(Stored data)
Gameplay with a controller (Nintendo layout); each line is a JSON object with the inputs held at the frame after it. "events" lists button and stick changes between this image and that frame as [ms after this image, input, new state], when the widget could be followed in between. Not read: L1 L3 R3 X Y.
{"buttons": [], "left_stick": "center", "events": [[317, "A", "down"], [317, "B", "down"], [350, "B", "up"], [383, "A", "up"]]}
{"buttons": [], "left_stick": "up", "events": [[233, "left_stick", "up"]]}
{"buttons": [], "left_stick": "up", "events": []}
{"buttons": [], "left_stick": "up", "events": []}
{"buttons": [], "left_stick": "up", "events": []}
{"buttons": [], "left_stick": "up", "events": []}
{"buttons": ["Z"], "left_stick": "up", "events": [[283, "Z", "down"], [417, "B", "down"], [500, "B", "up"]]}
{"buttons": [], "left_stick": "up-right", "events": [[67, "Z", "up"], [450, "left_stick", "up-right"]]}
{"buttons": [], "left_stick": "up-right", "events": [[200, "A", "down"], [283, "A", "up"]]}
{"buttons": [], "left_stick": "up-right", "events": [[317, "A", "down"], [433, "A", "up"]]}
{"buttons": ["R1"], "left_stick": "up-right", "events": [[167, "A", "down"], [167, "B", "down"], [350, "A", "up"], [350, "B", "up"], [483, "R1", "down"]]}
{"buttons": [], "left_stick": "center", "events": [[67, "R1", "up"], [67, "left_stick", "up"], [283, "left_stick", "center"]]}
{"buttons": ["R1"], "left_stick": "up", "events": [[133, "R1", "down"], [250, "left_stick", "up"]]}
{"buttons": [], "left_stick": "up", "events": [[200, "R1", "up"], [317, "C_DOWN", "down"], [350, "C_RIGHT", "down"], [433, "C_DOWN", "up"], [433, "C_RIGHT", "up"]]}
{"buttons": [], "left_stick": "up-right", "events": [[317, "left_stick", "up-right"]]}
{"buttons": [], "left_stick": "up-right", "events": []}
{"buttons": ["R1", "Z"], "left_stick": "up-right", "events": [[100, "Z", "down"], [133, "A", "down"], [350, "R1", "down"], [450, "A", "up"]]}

_Activity:_
The answer should contain every line of the data, unchanged.

_Response:_
Gameplay with a controller (Nintendo layout); each line is a JSON object with the inputs held at the frame after it. "events" lists button and stick changes between this image and that frame as [ms after this image, input, new state], when the widget could be followed in between. Not read: L1 L3 R3 X Y.
{"buttons": [], "left_stick": "center", "events": [[317, "A", "down"], [317, "B", "down"], [350, "B", "up"], [383, "A", "up"]]}
{"buttons": [], "left_stick": "up", "events": [[233, "left_stick", "up"]]}
{"buttons": [], "left_stick": "up", "events": []}
{"buttons": [], "left_stick": "up", "events": []}
{"buttons": [], "left_stick": "up", "events": []}
{"buttons": [], "left_stick": "up", "events": []}
{"buttons": ["Z"], "left_stick": "up", "events": [[283, "Z", "down"], [417, "B", "down"], [500, "B", "up"]]}
{"buttons": [], "left_stick": "up-right", "events": [[67, "Z", "up"], [450, "left_stick", "up-right"]]}
{"buttons": [], "left_stick": "up-right", "events": [[200, "A", "down"], [283, "A", "up"]]}
{"buttons": [], "left_stick": "up-right", "events": [[317, "A", "down"], [433, "A", "up"]]}
{"buttons": ["R1"], "left_stick": "up-right", "events": [[167, "A", "down"], [167, "B", "down"], [350, "A", "up"], [350, "B", "up"], [483, "R1", "down"]]}
{"buttons": [], "left_stick": "center", "events": [[67, "R1", "up"], [67, "left_stick", "up"], [283, "left_stick", "center"]]}
{"buttons": ["R1"], "left_stick": "up", "events": [[133, "R1", "down"], [250, "left_stick", "up"]]}
{"buttons": [], "left_stick": "up", "events": [[200, "R1", "up"], [317, "C_DOWN", "down"], [350, "C_RIGHT", "down"], [433, "C_DOWN", "up"], [433, "C_RIGHT", "up"]]}
{"buttons": [], "left_stick": "up-right", "events": [[317, "left_stick", "up-right"]]}
{"buttons": [], "left_stick": "up-right", "events": []}
{"buttons": ["R1", "Z"], "left_stick": "up-right", "events": [[100, "Z", "down"], [133, "A", "down"], [350, "R1", "down"], [450, "A", "up"]]}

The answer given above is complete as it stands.